Whose Eggs Are They, Anyway?

Earlier this month Rabbi Joshua Hammerman published an article titled, “Postmortem Egg-Freezing and Halacha” on the Jewish Week website.
The article refers to a recent case in which a 17-year-old girl was killed in an accident, after which an Israeli court allowed her parents to harvest and freeze her eggs. This case is an excellent example of the kinds of questions that can arise when the use of new technology presents us with new moral dilemmas.
Although it has become accepted practice for women to freeze their eggs for possible use in the future, this is the first case of which I am aware in which eggs were harvested after a woman’s unexpected death, and, presumably, without her consent. It seems highly unlikely that this young car accident victim, who had no reason to suspect her life would be cut short, had a discussion with her parents about what she wanted done with her eggs if she were to die prematurely.
I believe Rabbi Hammerman goes too far when he asks, “…wouldn’t forcibly fertilizing her eggs be a form of post mortem statutory rape?” There needs to be a sex act of some kind for a rape to occur, and there is no sex act being performed here.
However, in Jewish tradition we consider the treatment of one’s body after death to be a matter of import. A person’s body is not to be mutilated, or treated with disrespect. It is not even supposed to be left alone until after burial.
Saving a life is also an important value in Jewish tradition, so many Jewish communities allow the harvesting of organs after death to save the lives of others. However, this practice is not universally accepted in all Jewish communities. So what are we to make of the idea of harvesting eggs to fertilize later, which, arguably, would be creating new life, but not saving an existing one?
And what if the girl’s father wants to use his sperm to fertilize the eggs? I don’t think this would be incest since, again, there would be no sex act involved, but should this be taboo? Would a resulting baby be his child or his grandchild, or both?
How does this case differ from widows wanting to have sperm harvested from soldiers who have died in battle? Those men, like the young woman, are not able to choose whether or not they want to become a parent after death. Do dead people have rights, or are their bodies owned by their next of kin, to do with as they will?

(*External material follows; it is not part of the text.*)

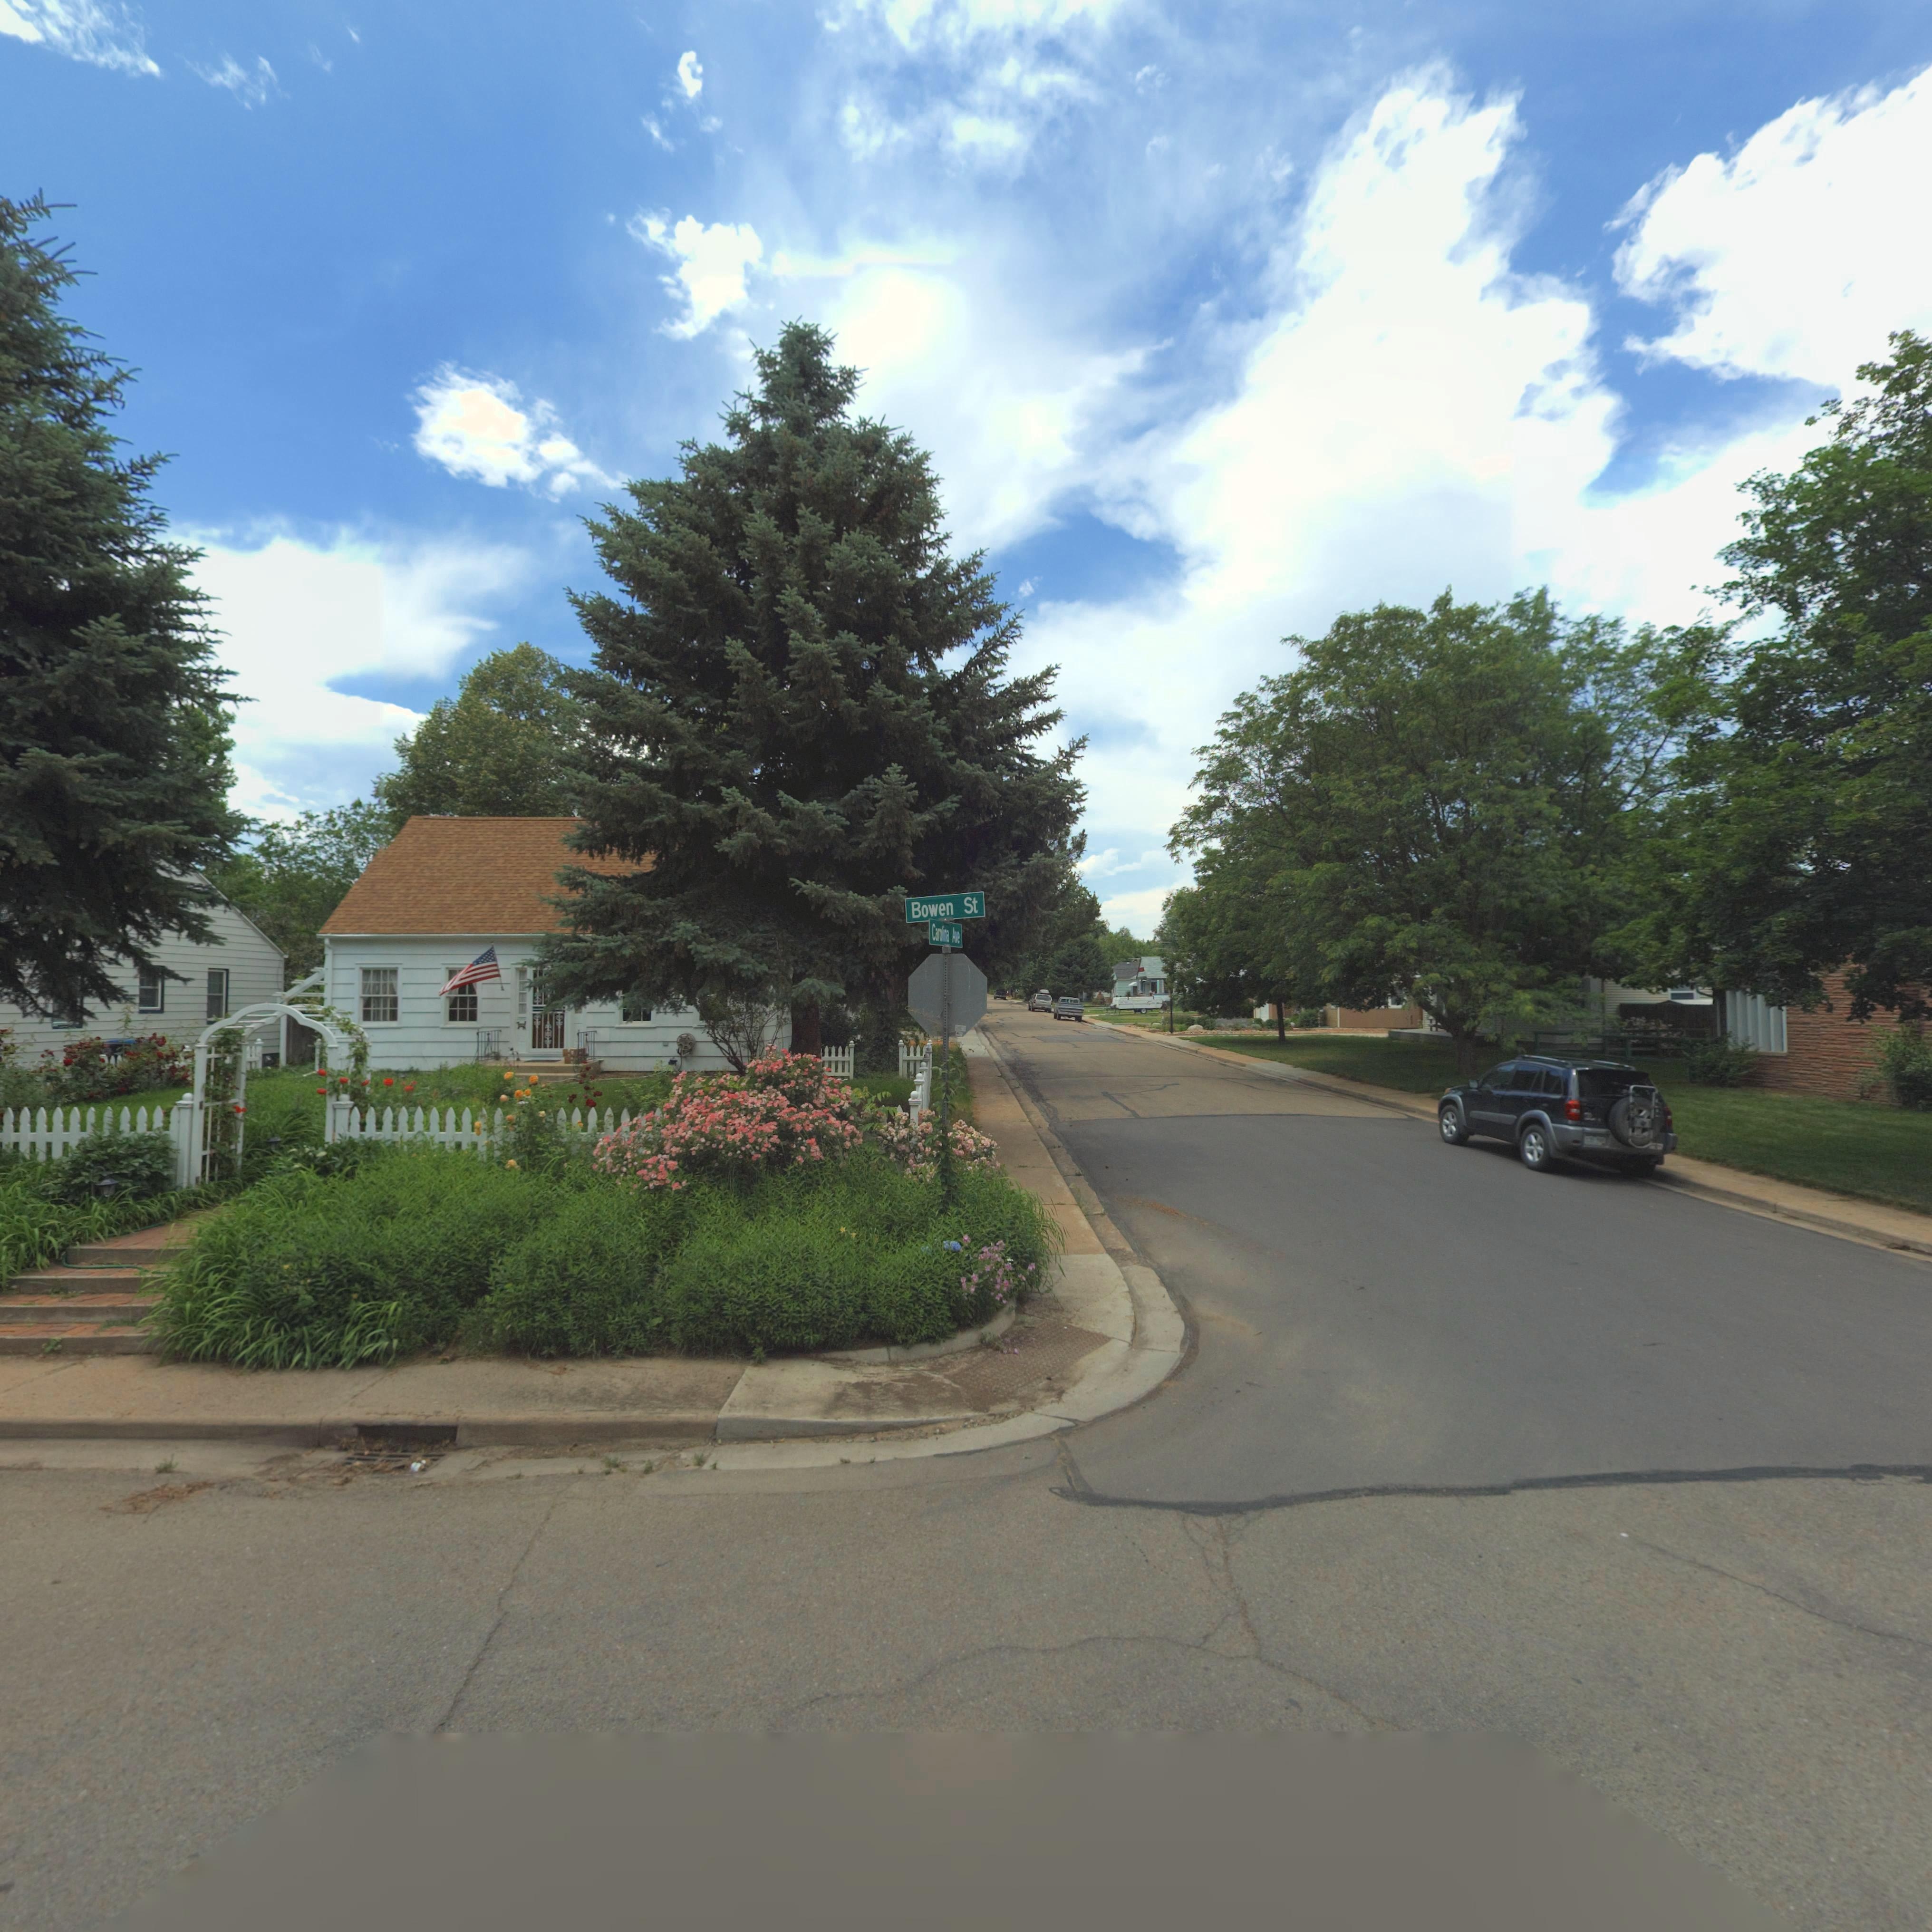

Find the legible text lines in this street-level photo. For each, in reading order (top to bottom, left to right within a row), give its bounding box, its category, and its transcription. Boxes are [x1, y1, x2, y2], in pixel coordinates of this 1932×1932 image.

[911, 896, 978, 918] StreetName: Bowen St
[931, 923, 960, 944] StreetName: Carolina Ave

I also wonder whether this practice is healthy for the family. It strikes me as an attempt to cheat death, rather than to accept what has happened. I am also concerned about what kind of expectations would be placed on a new baby born from the harvested eggs or sperm. Despite their best efforts, how could the family not wish this new child to somehow be like, or to replace, the person who was lost?
Unfortunately, halacha (jewish law) evolves much more slowly than technology, and we have no set answers to these questions, nor can we expect to reach a consensus soon. As a citizen in this strange new world in which we all want to do the right thing, what do you think is the right and ethical choice in this case?